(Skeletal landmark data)
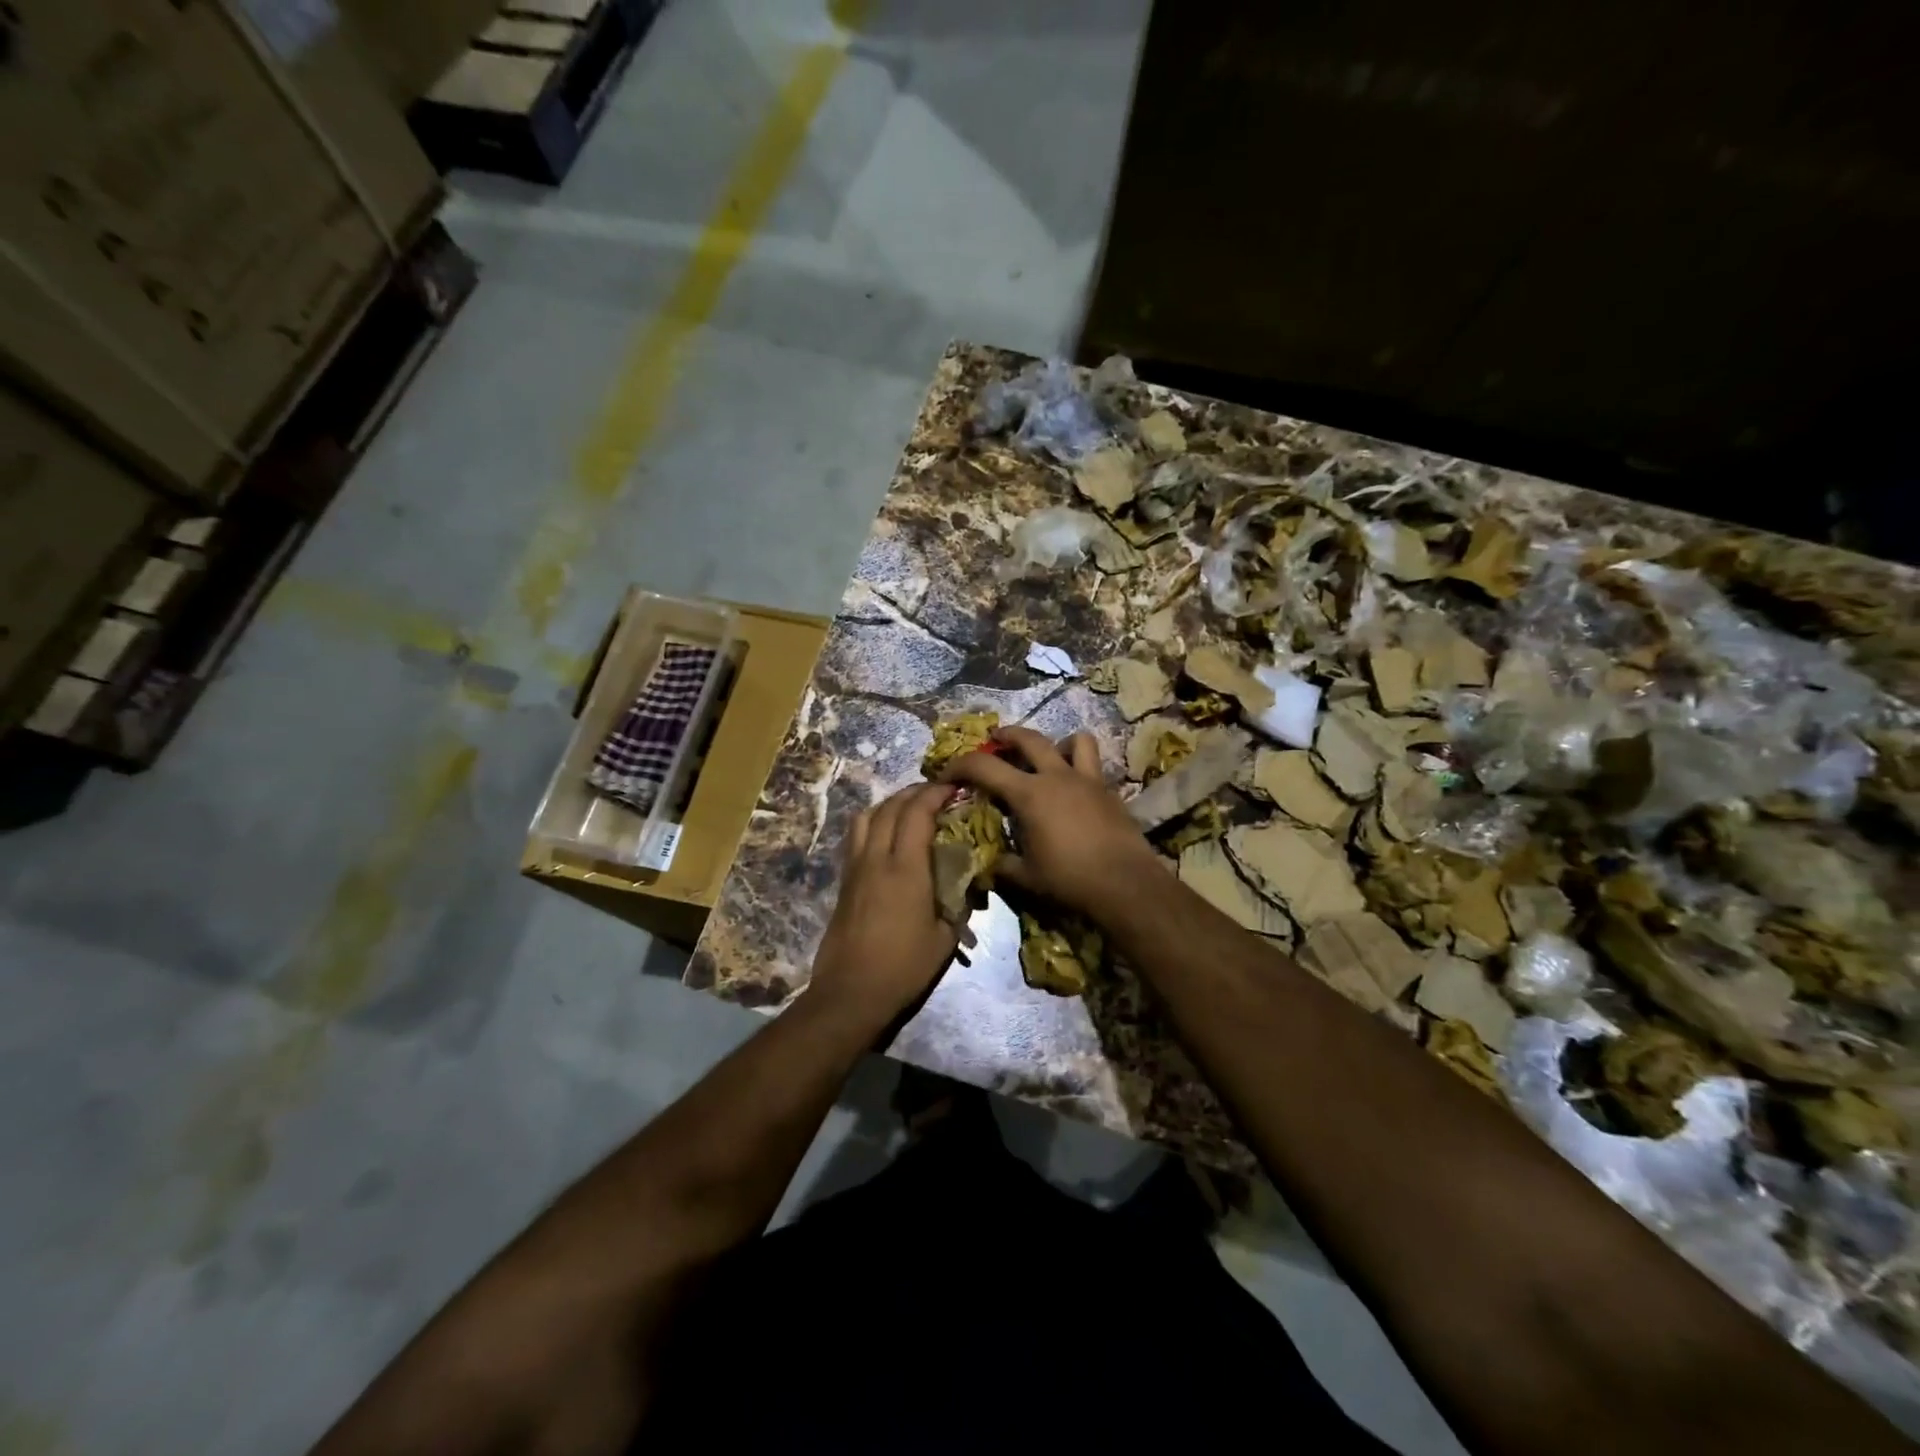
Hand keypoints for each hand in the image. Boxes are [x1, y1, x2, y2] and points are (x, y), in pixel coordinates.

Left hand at [810, 783, 964, 1021]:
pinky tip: (886, 836)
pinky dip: (873, 823)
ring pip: (866, 817)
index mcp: (905, 868)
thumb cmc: (904, 967)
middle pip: (890, 807)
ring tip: (909, 809)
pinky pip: (856, 837)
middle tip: (935, 793)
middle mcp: (876, 858)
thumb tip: (970, 883)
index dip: (934, 793)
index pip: (917, 813)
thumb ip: (959, 904)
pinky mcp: (844, 881)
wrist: (851, 992)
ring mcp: (855, 868)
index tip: (953, 786)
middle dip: (914, 793)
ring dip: (889, 804)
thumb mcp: (945, 938)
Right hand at [941, 727, 1162, 921]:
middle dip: (1006, 735)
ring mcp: (1087, 779)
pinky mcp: (1109, 791)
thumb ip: (1002, 865)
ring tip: (1049, 757)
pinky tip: (1075, 789)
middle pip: (1028, 738)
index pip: (984, 766)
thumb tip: (988, 863)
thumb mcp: (1025, 876)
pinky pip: (1093, 765)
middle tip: (996, 740)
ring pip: (1074, 740)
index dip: (960, 765)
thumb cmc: (1069, 879)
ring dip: (1056, 743)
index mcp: (1029, 794)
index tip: (947, 773)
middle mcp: (1057, 776)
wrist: (1125, 883)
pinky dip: (1080, 767)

## Exercise objective
What is needed is an exact printout of all the entries, without the pictures.

## Task answer
Hand keypoints for each hand in the image. Boxes are [x1, y1, x2, y2] and points are (x, y), in pixel coordinates.

Left hand at [810, 783, 964, 1021]:
pinky tip: (886, 836)
pinky dip: (873, 823)
ring pip: (866, 817)
index mcp: (905, 868)
thumb cmc: (904, 967)
middle pip: (890, 807)
ring tip: (909, 809)
pinky pip: (856, 837)
middle tip: (935, 793)
middle mcp: (876, 858)
thumb tip: (970, 883)
index dip: (934, 793)
index pip: (917, 813)
thumb ip: (959, 904)
pinky mcp: (844, 881)
wrist: (851, 992)
ring mcp: (855, 868)
index tip: (953, 786)
middle dip: (914, 793)
ring dip: (889, 804)
thumb mcp: (945, 938)
Right hand at [941, 727, 1162, 921]:
middle dip: (1006, 735)
ring mcp: (1087, 779)
pinky mcp: (1109, 791)
thumb ip: (1002, 865)
ring tip: (1049, 757)
pinky tip: (1075, 789)
middle pip: (1028, 738)
index pip: (984, 766)
thumb tip: (988, 863)
thumb mcp: (1025, 876)
pinky pip: (1093, 765)
middle tip: (996, 740)
ring pip: (1074, 740)
index dip: (960, 765)
thumb cmc: (1069, 879)
ring dip: (1056, 743)
index mcp: (1029, 794)
index tip: (947, 773)
middle mcp: (1057, 776)
wrist: (1125, 883)
pinky dip: (1080, 767)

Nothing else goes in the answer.